*Information shown*.
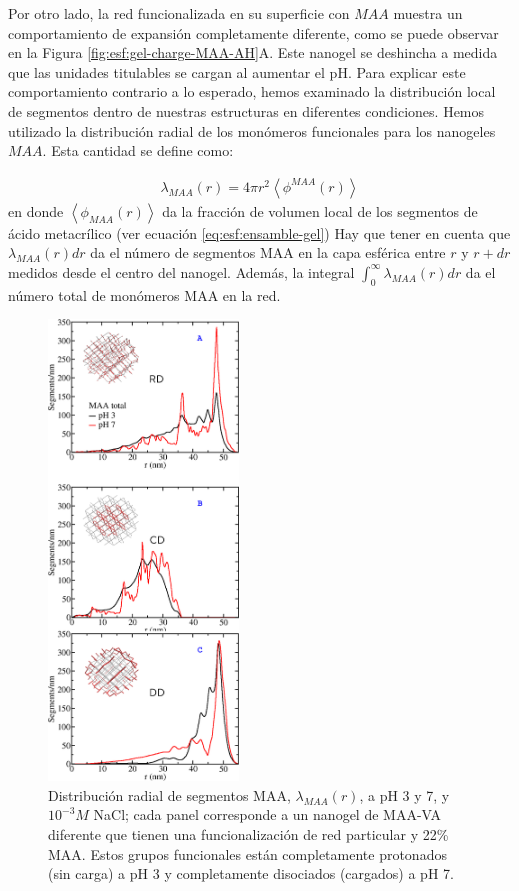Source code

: Por otro lado, la red funcionalizada en su superficie con $MAA$ muestra un comportamiento de expansi\'on completamente diferente, como se puede observar en la Figura \ref{fig:esf:gel-charge-MAA-AH}A. Este nanogel se deshincha a medida que las unidades titulables se cargan al aumentar el pH. Para explicar este comportamiento contrario a lo esperado, hemos examinado la distribuci\'on local de segmentos dentro de nuestras estructuras en diferentes condiciones. Hemos utilizado la distribuci\'on radial de los mon\'omeros funcionales para los nanogeles $MAA$. Esta cantidad se define como:



%
\begin{align}
    \lambda_{MAA}(r)= 4\pi r^2\left<\phi^{MAA}(r)\right>
\end{align}
%
\noindent en donde $\left<\phi_{MAA}(r)\right>$ da la fracci\'on de volumen local de los segmentos de \'acido metacr\'ilico (ver ecuaci\'on \ref{eq:esf:ensamble-gel})
Hay que tener en cuenta que $\lambda_{MAA}(r) dr$ da el n\'umero de segmentos MAA en la capa esf\'erica entre $r$ y $r+dr$ medidos desde el centro del nanogel.
Adem\'as, la integral $\int_0^\infty \lambda_{MAA}(r) dr$ da el n\'umero total de mon\'omeros MAA en la red.


\begin{figure}[!htb]
     \centering
     \includegraphics[width=0.45\textwidth]{Figures/graphs-gel2/dist-MAA.png}
     \caption{Distribuci\'on radial de segmentos MAA, $\lambda_{MAA}(r)$, a pH 3 y 7, y $10^{-3}M$ NaCl; cada panel corresponde a un nanogel de  MAA-VA diferente que tienen una funcionalizaci\'on de red particular y 22\% MAA.
     	Estos grupos funcionales est\'an completamente protonados (sin carga) a pH 3 y completamente disociados (cargados) a pH 7.}
     \label{fig:esf:MAA-vs-r-distribution}
 \end{figure}

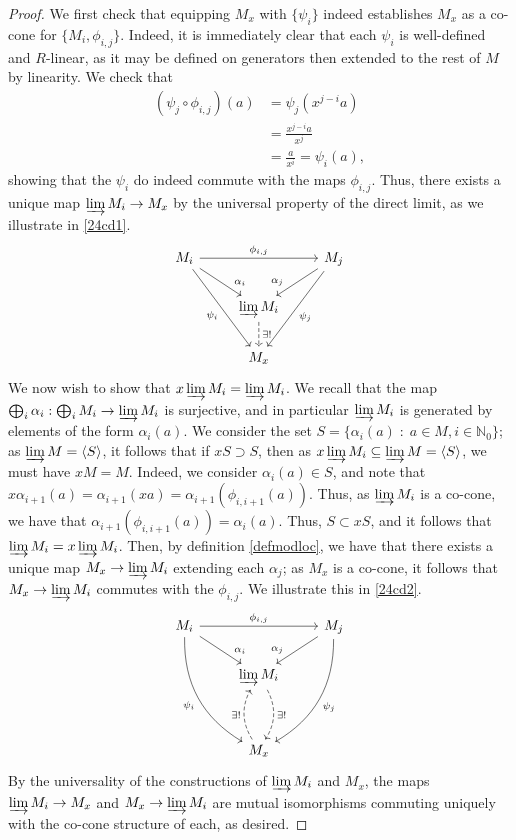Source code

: \documentclass[english]{article}
\newcommand{\NN}{\mathbb{N}}
\theoremstyle{remark}
\theoremstyle{definition}
\newcommand{\idl}[1]{\left\langle{#1}\right\rangle }
\newcommand{\colim}{\varinjlim}
\begin{document}
\begin{proof}
We first check that equipping $M_x$ with $\{\psi_i\}$ indeed establishes $M_x$ as a co-cone for $\{M_i,\phi_{i,j}\}$. Indeed, it is immediately clear that each $\psi_i$ is well-defined and $R$-linear, as it may be defined on generators then extended to the rest of $M$ by linearity. We check that \begin{align*}
(\psi_j\circ\phi_{i,j})(a)&=\psi_j(x^{j-i}a)\\&=\frac{x^{j-i}a}{x^j}\\&=\frac{a}{x^i}=\psi_i(a),\end{align*} showing that the $\psi_i$ do indeed commute with the maps $\phi_{i,j}$. Thus, there exists a unique map $\colim M_i\to M_x$ by the universal property of the direct limit, as we illustrate in \eqref{24cd1}.
\begin{equation}
\label{24cd1} \begin{tikzcd}
M_i\arrow[rr,"\phi_{i,j}"]\arrow[dr,"\alpha_i", near end]\arrow[ddr,"\psi_i",swap]& &M_j\arrow[dl,"\alpha_j",swap,near end]\arrow[ddl,"\psi_j"]\\
&\colim M_i\arrow[d,dashrightarrow,"\exists!"]&\\
& M_x &
\end{tikzcd}
\end{equation} 
We now wish to show that $x\colim M_i=\colim M_i$. We recall that the map $\bigoplus_i \alpha_i:\bigoplus_i M_i\to \colim M_i$ is surjective, and in particular $\colim M_i$ is generated by elements of the form $\alpha_i(a)$. We consider the set $S=\{\alpha_i(a)\;:\;a\in M,i\in \NN_0\}$; as $\colim M=\idl{S}$, it follows that if $xS\supset S$, then as $x\colim M_i\subseteq\colim M=\idl{S}$, we must have $xM=M$. Indeed, we consider $\alpha_i(a)\in S$, and note that $x\alpha_{i+1}(a)=\alpha_{i+1}(xa)=\alpha_{i+1}(\phi_{i,i+1}(a))$. Thus, as $\colim M_i$ is a co-cone, we have that $\alpha_{i+1}(\phi_{i,i+1}(a))=\alpha_i(a)$. Thus, $S\subset xS$, and it follows that $\colim M_i=x\colim M_i$. Then, by definition \ref{defmodloc}, we have that there exists a unique map $M_x\to \colim M_i$ extending each $\alpha_j$; as $M_x$ is a co-cone, it follows that $M_x\to \colim M_i$ commutes with the $\phi_{i,j}$. We illustrate this in \eqref{24cd2}.
\begin{equation}
\label{24cd2}\begin{tikzcd}
M_i\arrow[rr,"\phi_{i,j}"]\arrow[dr,"\alpha_i", near end]\arrow[dddr,"\psi_i",swap,bend right]& &M_j\arrow[dl,"\alpha_j",swap,near end]\arrow[dddl,"\psi_j", bend left]\\
&\colim M_i\arrow[dd,dashrightarrow,"\exists!",bend left]&\\\\
& M_x \arrow[uu,dashrightarrow,"\exists!",bend left]&
\end{tikzcd}
\end{equation} 
By the universality of the constructions of $\colim M_i$ and $M_x$, the maps $\colim M_i\to M_x$ and $M_x\to \colim M_i$ are mutual isomorphisms commuting uniquely with the co-cone structure of each, as desired.
\end{proof}
\end{document}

*Task objective*.
In the records above, how many lines include the string "label"? Answer with only the number.

*Worked solution*.
3